To get a sense of the situation facing SMEs, The Business Times recently emailed a questionnaire to the owners of such outfits. Fifteen of them agreed to share their thoughts and provide insights into their own situation. The results, while revealing, are not encouraging.
Most of the 15 acknowledged they had experienced credit tightening.
Five of those polled described the degree of credit tightening as 'severe', four said it was 'moderate' and another four said it is 'slight'. Two did not comment on this question.
This confirms the problems that SMEs have in laying their hands on credit, despite the government announcing a $2.3 billion scheme that will see it share a greater proportion of the lending risk with banks.
Five of the 15 companies told BT that they had seen the size of their existing credit limits reduced, while another four appeared convinced that banks are no longer approving new lines of credit.
'For smaller credit lines of under $1 million, or if they were structured lines and were managed properly in the past, the banks have not taken any action yet,' said K N Sahney, managing director of Specvision Holdings Pte Ltd. 'However, for larger credit lines most of the banks have reduced the exposure by 20-30 per cent. Very few banks have taken drastic action (in which) total limits have been withdrawn. This has been more specific to the electronic industry as we were told, but I personally believe that most sectors have been affected.'
While the situation is still manageable, some have expressed fears that it could worsen in the months ahead. Many have been forced to take a defensive approach in managing their daily operations, such as monitoring debtors more diligently and postponing expansion plans.
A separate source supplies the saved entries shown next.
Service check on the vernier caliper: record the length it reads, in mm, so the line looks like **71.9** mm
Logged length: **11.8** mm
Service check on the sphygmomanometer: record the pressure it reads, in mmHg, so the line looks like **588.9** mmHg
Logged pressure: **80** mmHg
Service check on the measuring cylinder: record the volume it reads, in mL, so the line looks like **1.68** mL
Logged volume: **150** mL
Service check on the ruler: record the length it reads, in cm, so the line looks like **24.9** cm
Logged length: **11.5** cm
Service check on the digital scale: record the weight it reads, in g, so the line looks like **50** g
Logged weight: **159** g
'We are a rental company and renting out all sorts of machinery and equipment to industries like marine, offshore, construction and so forth,' said one SME owner. 'Our income's growth is directly proportionate to our fleet's size and thus our income will be affected unless we are able to expand our fleet's size through financing.
'Due to the current difficult situation with credit access, we have been forced to stop expanding our fleet's size and tried to cope the market's demand with our existing fleet.'
Another SME in the healthcare industry said although the bank it deals with did not give an outright rejection to a new credit line request, it was advised to defer an overseas project.
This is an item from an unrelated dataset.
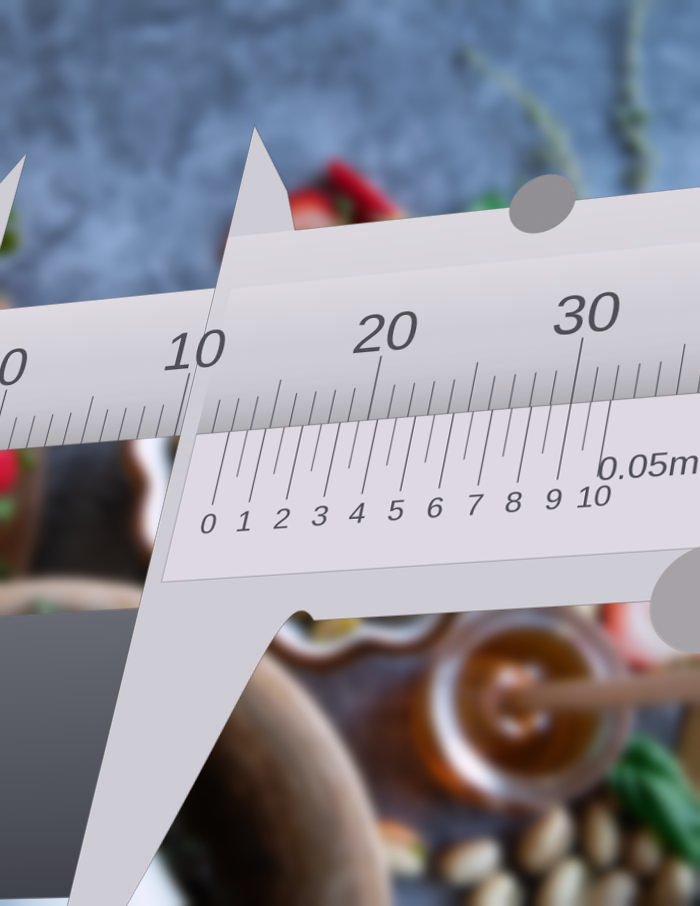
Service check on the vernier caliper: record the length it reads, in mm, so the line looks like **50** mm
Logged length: **12.9** mm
'They just said that there would be delays in the approval process, even though we've had a long-standing banking relationship and very low debt,' said the CEO of the firm.
Four of the respondents said they are reviewing their credit terms with partners. An electronics distributor has negotiated for higher discounts from suppliers in return for cash payment. At a trading firm, the founder has widened the network of banks that it does business with, while other companies are either looking at reducing costs or working harder to generate sales and collections to preserve operational liquidity.
Apart from a tightening of credit, two companies also experienced higher borrowing costs. One noticed that banks are switching from Sibor/Libor plus spread to charging cost of funds. This could increase the cost of financing by a double digit-basis points, leading to a squeeze on net profit margins.
Among those who use letters of credit (LCs) for their international business, only two have had trouble getting them approved or honoured. One has been told to pledge assets or deposits in order to have LCs issued.
With the exception of one, all of those polled have heard of the government's credit risk-sharing financing schemes offered by Spring Singapore. Only four have had experience using the schemes, and two are thinking of applying.
The rest either said they do not need to tap on those schemes yet or find them unsuitable for their requirements.
Chan Wai Yin, chairman of Silicon Application Pte Ltd, said he will not use it although his business qualifies for the scheme.
He added: 'The rate as charged is not as attractive as what we are getting. Understand it is 6.25 per cent. It is still okay to pay that rate provided it is available when we need it.'
He suggested that the scheme be enhanced to work like a credit line instead of an instant loan, so that 'when we need to use it, we can do so'.
Spring said it is looking into the feedback received.